Unto a Good Land
- First edition
- Author: Vilhelm Moberg
- Original title: 'Invandrarna'
- Translator: Gustaf Lannestock
- Language: Swedish
- Series: The Emigrants
- Genre: Historical novel
- Publisher: Bonniers (Swedish edition)
- Publication date: 1952
- Publication place: Sweden
- Published in English: 1954
- Media type: Print
- Pages: 490 (Swedish edition)
- ISBN: 0-87351-320-7
- OCLC: 32346945
- Dewey Decimal: 839.73/72 20
- LC Class: PT9875.M5 I613 1995
- Preceded by: The Emigrants
- Followed by: The Settlers

= Unto a Good Land =

1952 novel by Vilhelm Moberg

Unto a Good Land (Invandrarna, 1952) is a Swedish novel by Vilhelm Moberg. It is the second of his four-novel The Emigrants series.

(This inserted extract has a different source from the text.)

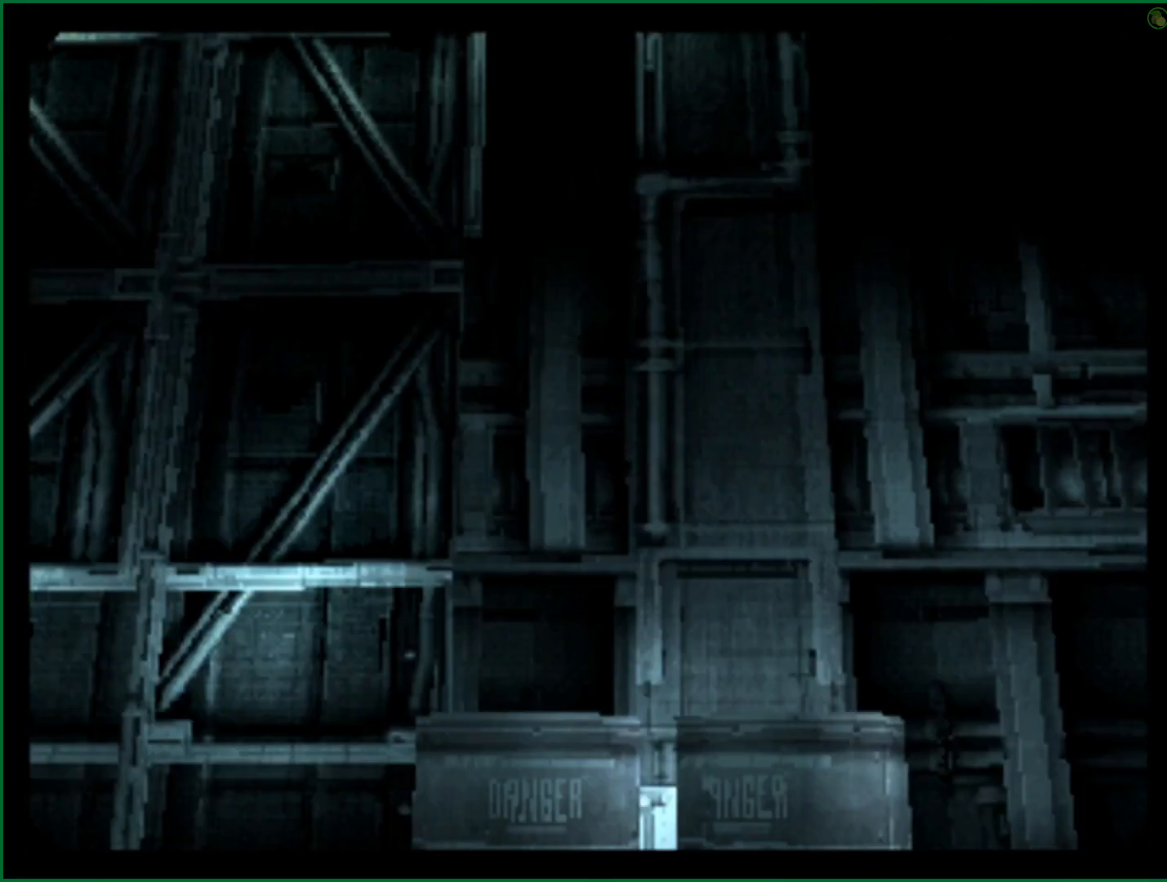
{"buttons": [], "left_stick": "center", "right_stick": "center", "button_events": []}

Unto a Good Land was translated into English in 1954 and was also published in other languages. In 1971 Swedish director Jan Troell adapted both Unto a Good Land, and the preceding novel into a film titled The Emigrants. A sequel, titled The New Land, based on the third and fourth novels in Moberg's series was released in 1972.

==Plot==
The novel continues the journey of the Swedish Nilsson family in America. The novel begins with the family continuing on from New York City, New York. The Nilssons decide to settled near Taylors Falls, Minnesota, where Fina-Kajsa's son, Anders Månsson, lives. The novel describes their travel by train and then steamboat. On the way to Taylors Falls Danjel's daughter dies of typhoid. When the Nilssons arrive in Minnesota Karl-Oscar, Danjel, and Jonas Petter look for acreage to claim. Karl Oscar settles on the banks of Lake Ki-Chi-Saga (now Lake Chisago), Minnesota Territory. There the Nilssons start building their homestead, living first in a shanty while Karl Oscar attempts to finish their house before the arrival of winter. Since the Nilssons arrived late in the summer they cannot hope to plant anything before the oncoming winter.

Robert, Karl-Oskar's younger brother, takes off for California with his friend Arvid to join the search for gold to join the Gold Rush.